4.2.2.6 Multiple Linear Regression

Multivariate linear regression is a method of studying the relationship between a dependent variable and multiple independent variables, and it is used to explain the linear relationship between the dependent variable and other independent variables. This section performs multivariate linear regression with the four principal component factors as independent variables and the results as dependent variables to get the following regression models, as shown in Eq. (3):

$$score=74.974+5.695F1+5.946F2$$
(3)

The R-Square of the model is 0.279, which indicates that the model independent variable can explain 27.9% of the dependent variable change, and the VIF value is less than 5. This indicates that there is no multiple collinearity among independent variables, and the data residuals follow the normal distribution, indicating that the model is essentially valid. From this model, we can see that the basic factor F1 and the comprehensive factor F2 in the principal component factor have a positive influence on the results.

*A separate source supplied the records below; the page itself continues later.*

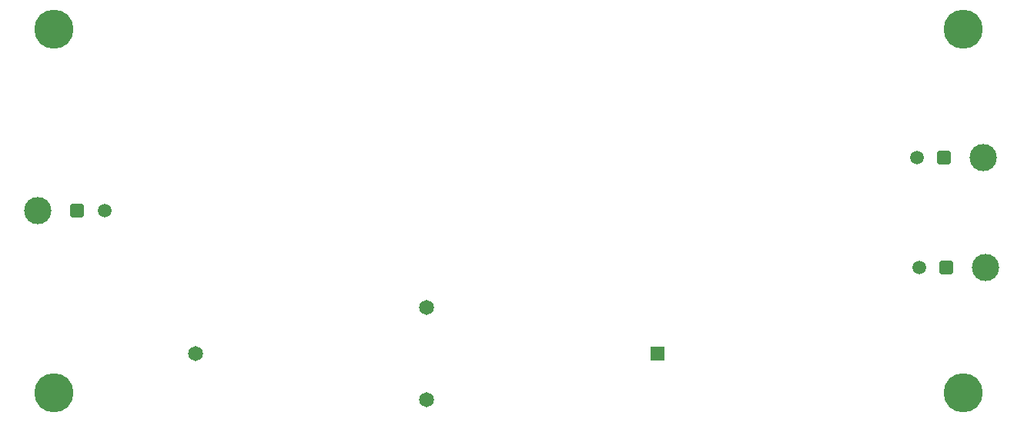
<source format=gbr>
%TF.GenerationSoftware,KiCad,Pcbnew,(6.0.7-1)-1*%
%TF.CreationDate,2022-12-11T21:31:16-05:00*%
%TF.ProjectId,ResistorNetwork,52657369-7374-46f7-924e-6574776f726b,rev?*%
%TF.SameCoordinates,Original*%
%TF.FileFunction,Soldermask,Bot*%
%TF.FilePolarity,Negative*%
%FSLAX46Y46*%
G04 Gerber Fmt 4.6, Leading zero omitted, Abs format (unit mm)*
G04 Created by KiCad (PCBNEW (6.0.7-1)-1) date 2022-12-11 21:31:16*
%MOMM*%
%LPD*%
G01*
G04 APERTURE LIST*
G04 Aperture macros list*
%AMRoundRect*
0 Rectangle with rounded corners*
0 $1 Rounding radius*
0 $2 $3 $4 $5 $6 $7 $8 $9 X,Y pos of 4 corners*
0 Add a 4 corners polygon primitive as box body*
4,1,4,$2,$3,$4,$5,$6,$7,$8,$9,$2,$3,0*
0 Add four circle primitives for the rounded corners*
1,1,$1+$1,$2,$3*
1,1,$1+$1,$4,$5*
1,1,$1+$1,$6,$7*
1,1,$1+$1,$8,$9*
0 Add four rect primitives between the rounded corners*
20,1,$1+$1,$2,$3,$4,$5,0*
20,1,$1+$1,$4,$5,$6,$7,0*
20,1,$1+$1,$6,$7,$8,$9,0*
20,1,$1+$1,$8,$9,$2,$3,0*%
G04 Aperture macros list end*
%ADD10R,1.650000X1.650000*%
%ADD11C,1.650000*%
%ADD12C,3.000000*%
%ADD13RoundRect,0.250001X0.499999X-0.499999X0.499999X0.499999X-0.499999X0.499999X-0.499999X-0.499999X0*%
%ADD14C,1.500000*%
%ADD15RoundRect,0.250001X-0.499999X0.499999X-0.499999X-0.499999X0.499999X-0.499999X0.499999X0.499999X0*%
%ADD16C,4.300000*%
G04 APERTURE END LIST*
D10*
%TO.C,K1*%
X97400000Y-68725000D03*
D11*
X46600000Y-68725000D03*
X72000000Y-63625000D03*
X72000000Y-73825000D03*
%TD*%
D12*
%TO.C,J3*%
X29265000Y-53000000D03*
D13*
X33585000Y-53000000D03*
D14*
X36585000Y-53000000D03*
%TD*%
%TO.C,J2*%
X126165000Y-59250000D03*
D15*
X129165000Y-59250000D03*
D12*
X133485000Y-59250000D03*
%TD*%
D14*
%TO.C,J1*%
X125925000Y-47120000D03*
D15*
X128925000Y-47120000D03*
D12*
X133245000Y-47120000D03*
%TD*%
D16*
%TO.C,H2*%
X131000000Y-73000000D03*
%TD*%
%TO.C,H1*%
X31000000Y-73000000D03*
%TD*%
%TO.C,H3*%
X131000000Y-33000000D03*
%TD*%
%TO.C,H4*%
X31000000Y-33000000D03*
%TD*%
M02*

</source>
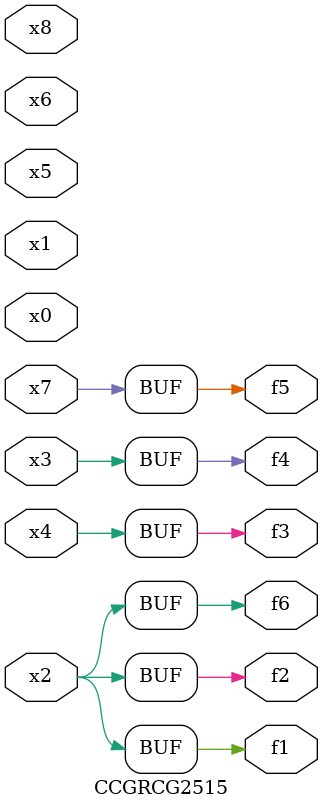
<source format=v>
module CCGRCG2515(
	input x0, x1, x2, x3, x4, x5, x6, x7, x8,
	output f1, f2, f3, f4, f5, f6
);
	assign f1 = x2;
	assign f2 = x2;
	assign f3 = x4;
	assign f4 = x3;
	assign f5 = x7;
	assign f6 = x2;
endmodule

</source>
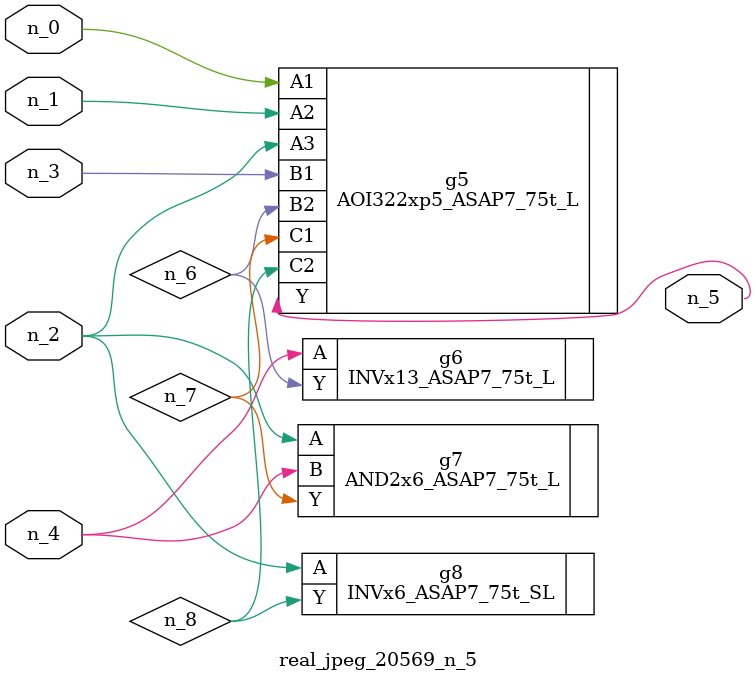
<source format=v>
module real_jpeg_20569_n_5 (n_4, n_0, n_1, n_2, n_3, n_5);

input n_4;
input n_0;
input n_1;
input n_2;
input n_3;

output n_5;

wire n_8;
wire n_6;
wire n_7;

AOI322xp5_ASAP7_75t_L g5 ( 
.A1(n_0),
.A2(n_1),
.A3(n_2),
.B1(n_3),
.B2(n_6),
.C1(n_7),
.C2(n_8),
.Y(n_5)
);

AND2x6_ASAP7_75t_L g7 ( 
.A(n_2),
.B(n_4),
.Y(n_7)
);

INVx6_ASAP7_75t_SL g8 ( 
.A(n_2),
.Y(n_8)
);

INVx13_ASAP7_75t_L g6 ( 
.A(n_4),
.Y(n_6)
);


endmodule
</source>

5 Research Conclusions and Recommendations

This study analyzed the online behavior of four different types of tests as well as 13 representative online behaviors. Based on the analysis of the learners’ online learning behavior data on this platform and the construction of a multiple linear regression model, it is found that the basic and comprehensive problem factors have a positive impact on performance, while the video factors and learning activity factors have no direct impact on performance. In view of this conclusion, from the point of view of improving the final examination results, it is suggested that the learners should spend more time and energy on the test questions, and try to ensure the correct rate of the test, rather than pursuing the number of questions. Teachers should guide learners to complete more knowledge point tests and unit tests based on the learners’ actual situation in order to improve the learning effect under the premise of limited hours and time for learners. For 5y platform, there is no significant improvement in learning performance for video viewing factor and learning activity factor. One reason is that the data of video viewing factor and learning activity factor are too sparse and not representative. On the other hand, the course developer should improve the video in the course to attract the learning interest of the learners. Although this paper only performed an in-depth analysis on the data of the students enrolled in the course of Computer Application Foundation of Guangdong Normal University for one semester, the selected data are representative in Guangdong Polytechnic Normal University and other applied for undergraduate colleges and universities. Therefore, the results of the study analysis have sufficient reference and practical significance. It provides a relevant reference for the next stage of 5y platform function improvement and the improvement of teaching quality of “Computer Application Foundation” course under the mixed teaching mode.